## Work task
Within the records below, find the line with "Picture 1: EM planes xy, xz, yz;" and the line with "The magenta segment", then reproduce exactly those two lines and all lines between them, without any picture.

## Data in this exercise

-=-=-

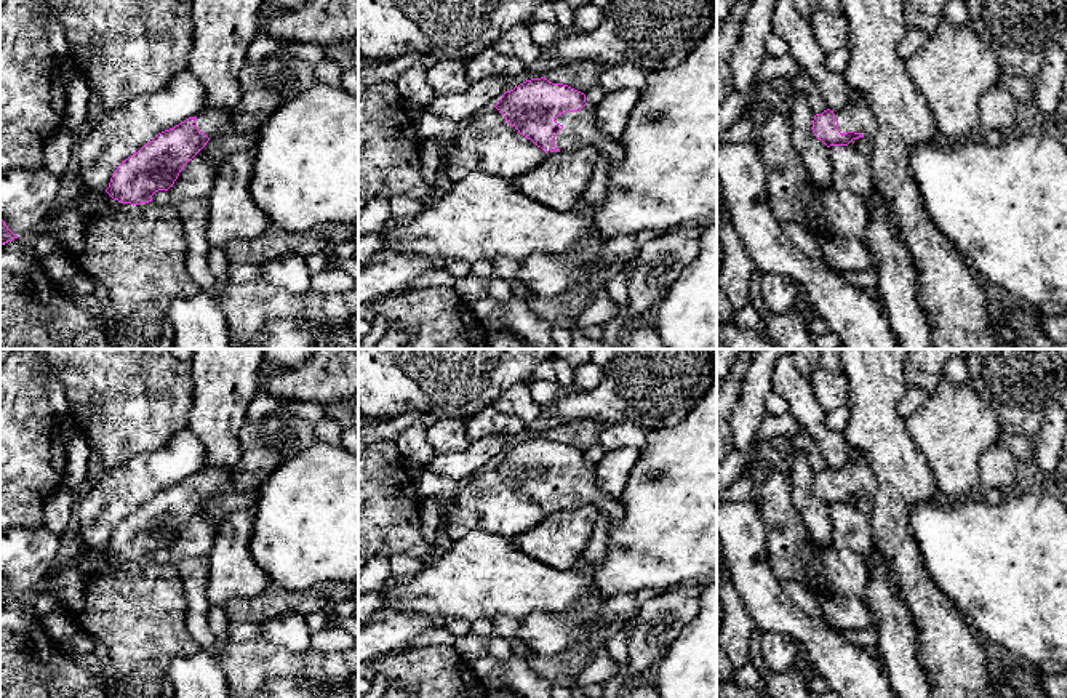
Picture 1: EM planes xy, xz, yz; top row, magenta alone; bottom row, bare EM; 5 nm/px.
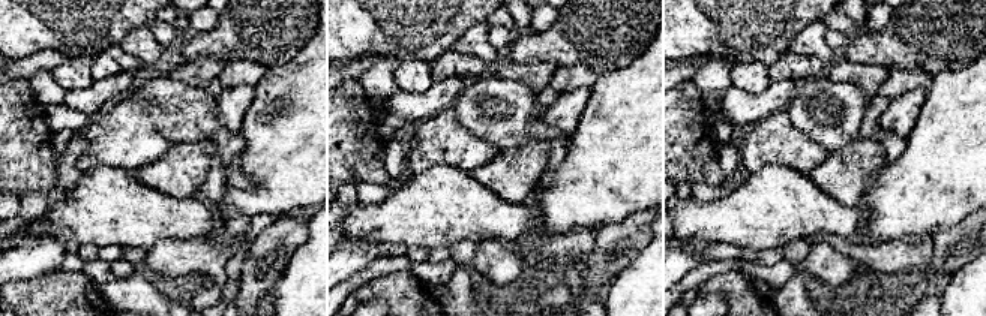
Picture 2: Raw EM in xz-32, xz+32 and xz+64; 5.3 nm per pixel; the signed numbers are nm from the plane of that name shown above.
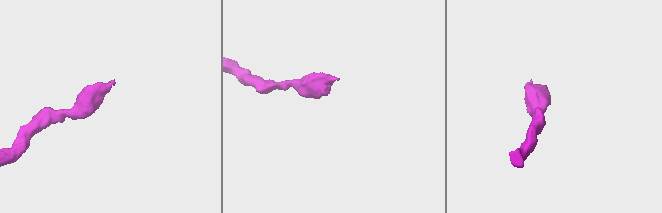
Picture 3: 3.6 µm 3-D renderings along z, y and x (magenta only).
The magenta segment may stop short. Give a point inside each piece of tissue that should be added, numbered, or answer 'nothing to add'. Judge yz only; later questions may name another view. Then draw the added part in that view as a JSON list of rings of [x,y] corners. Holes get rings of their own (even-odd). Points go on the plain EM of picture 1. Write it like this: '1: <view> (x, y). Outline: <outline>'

-=-=-

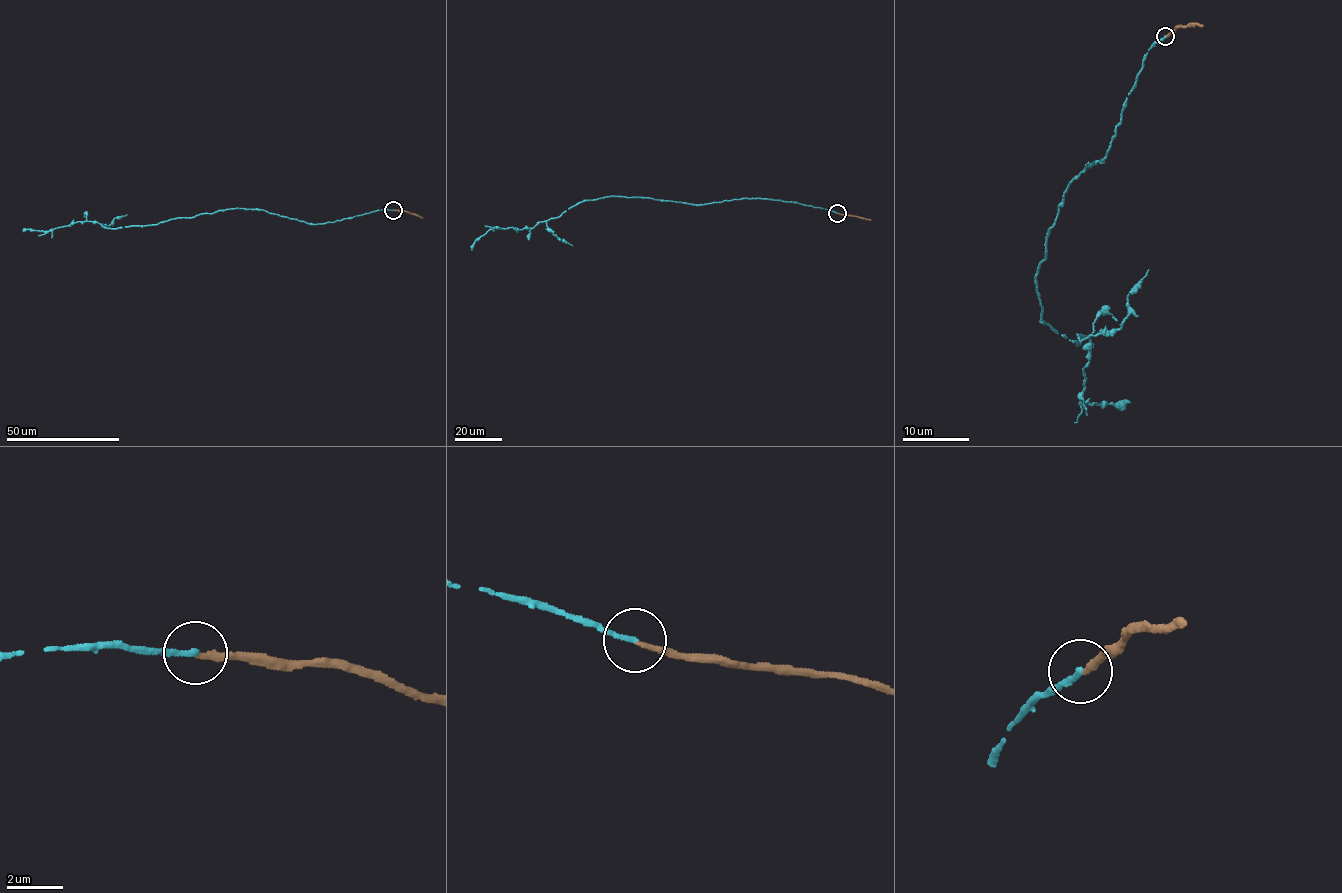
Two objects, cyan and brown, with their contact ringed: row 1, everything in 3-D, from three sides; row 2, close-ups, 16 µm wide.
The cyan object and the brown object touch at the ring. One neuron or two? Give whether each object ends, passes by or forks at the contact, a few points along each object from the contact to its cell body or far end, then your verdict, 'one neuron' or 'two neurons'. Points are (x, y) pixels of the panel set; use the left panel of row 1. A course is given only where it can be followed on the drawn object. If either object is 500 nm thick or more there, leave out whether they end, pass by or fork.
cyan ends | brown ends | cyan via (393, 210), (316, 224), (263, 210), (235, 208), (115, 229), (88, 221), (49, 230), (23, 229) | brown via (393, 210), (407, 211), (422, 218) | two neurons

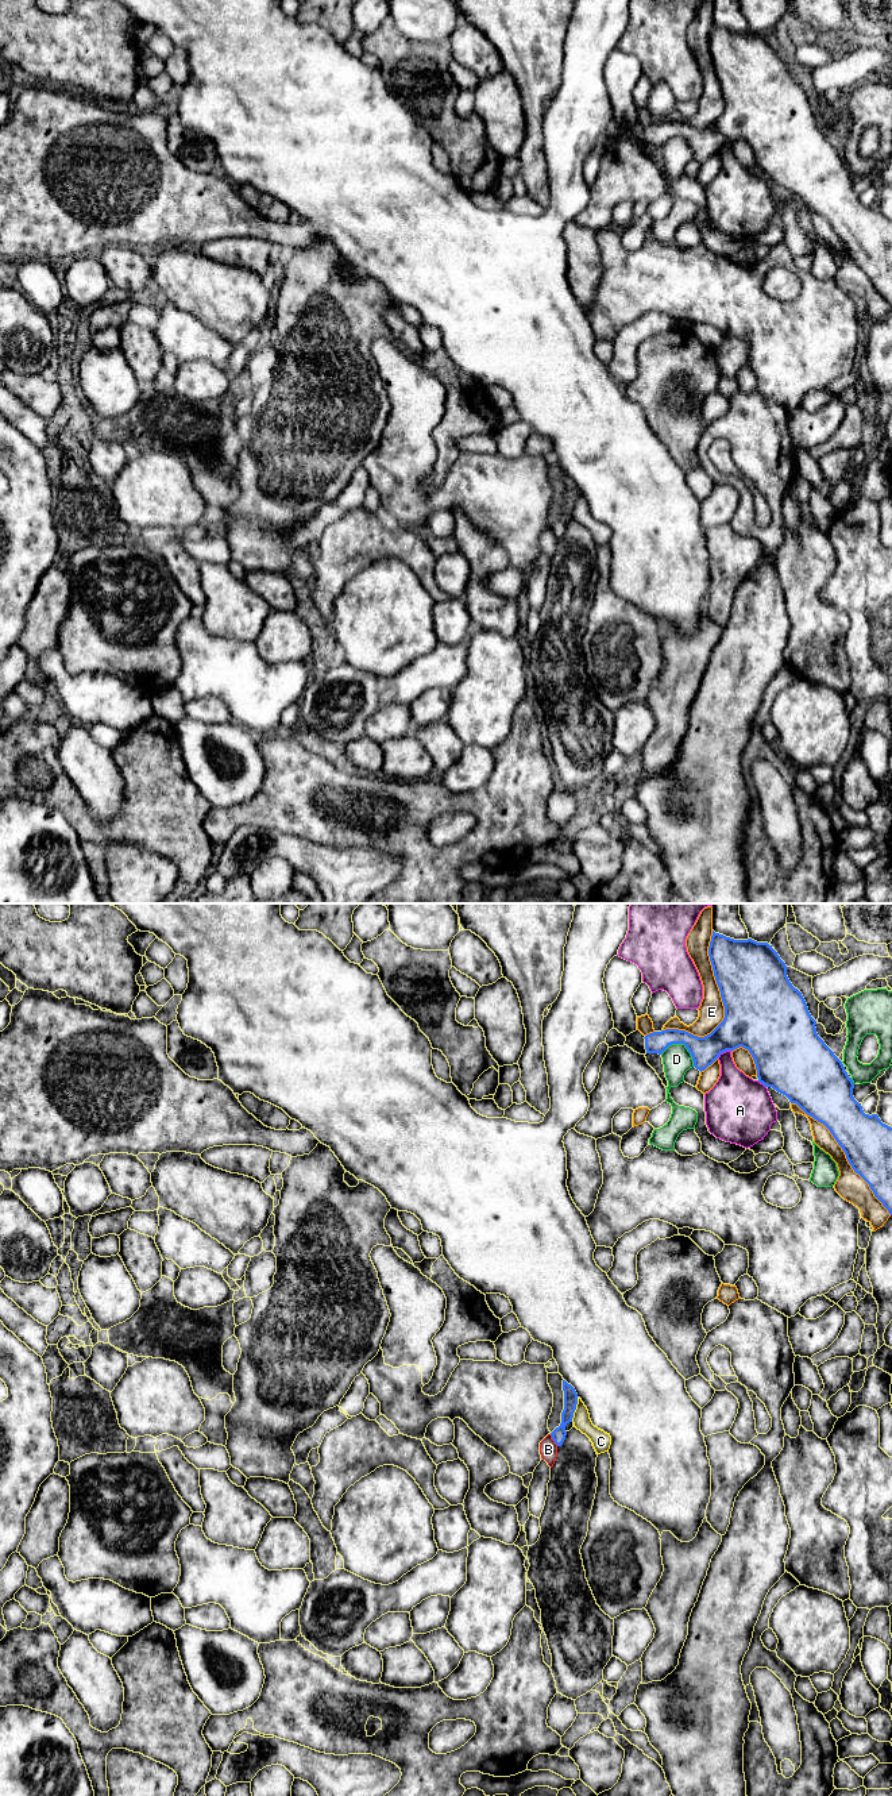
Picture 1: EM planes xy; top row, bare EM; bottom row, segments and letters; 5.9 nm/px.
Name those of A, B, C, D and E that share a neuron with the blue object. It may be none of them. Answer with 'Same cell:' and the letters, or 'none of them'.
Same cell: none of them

-=-=-

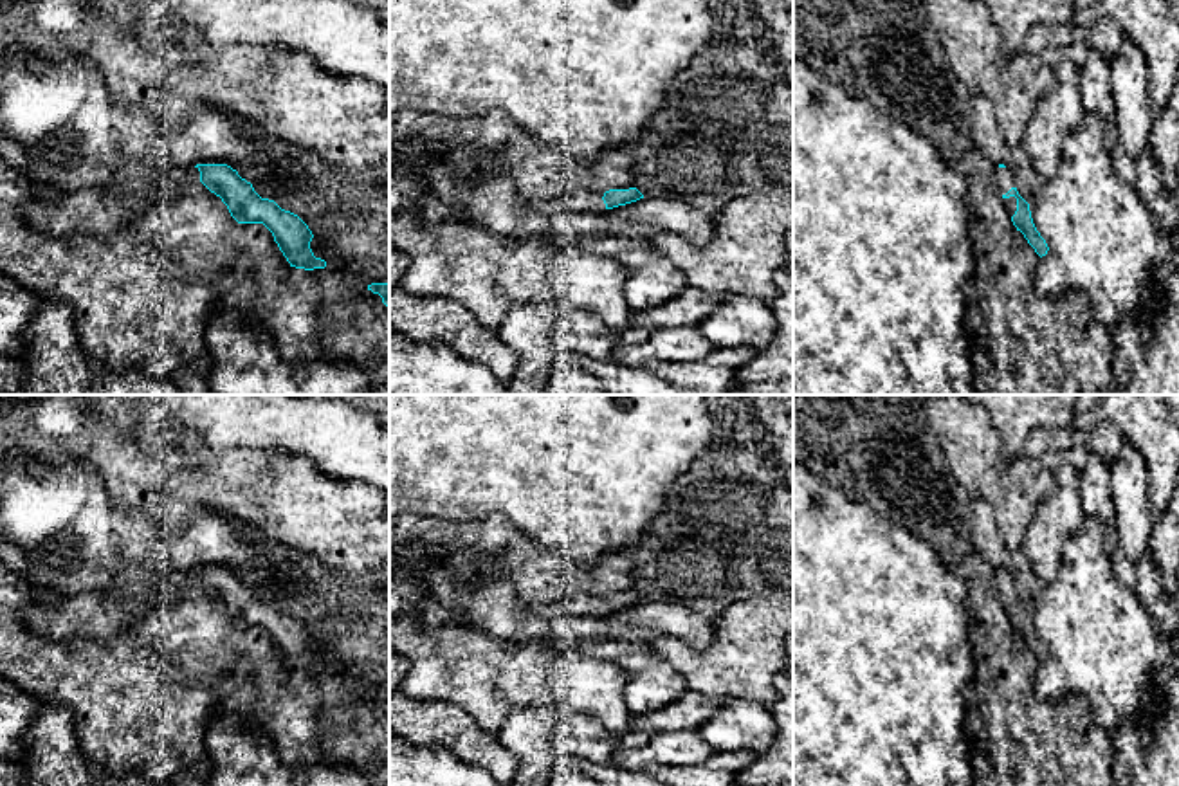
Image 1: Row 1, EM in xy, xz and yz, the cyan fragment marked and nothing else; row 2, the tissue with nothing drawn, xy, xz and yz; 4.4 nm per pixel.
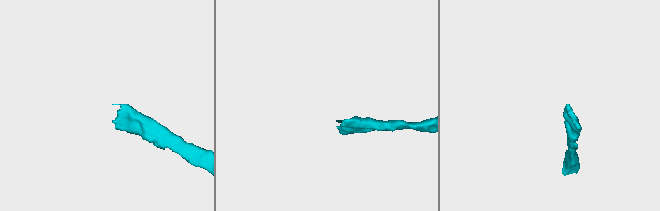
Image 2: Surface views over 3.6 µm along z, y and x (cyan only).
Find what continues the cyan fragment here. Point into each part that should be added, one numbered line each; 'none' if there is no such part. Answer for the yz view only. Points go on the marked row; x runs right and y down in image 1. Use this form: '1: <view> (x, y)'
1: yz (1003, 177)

-=-=-

## Written solution
Picture 1: EM planes xy, xz, yz; top row, magenta alone; bottom row, bare EM; 5 nm/px.
Picture 2: Raw EM in xz-32, xz+32 and xz+64; 5.3 nm per pixel; the signed numbers are nm from the plane of that name shown above.
Picture 3: 3.6 µm 3-D renderings along z, y and x (magenta only).
The magenta segment may stop short. Give a point inside each piece of tissue that should be added, numbered, or answer 'nothing to add'. Judge yz only; later questions may name another view. Then draw the added part in that view as a JSON list of rings of [x,y] corners. Holes get rings of their own (even-odd). Points go on the plain EM of picture 1. Write it like this: '1: <view> (x, y). Outline: <outline>'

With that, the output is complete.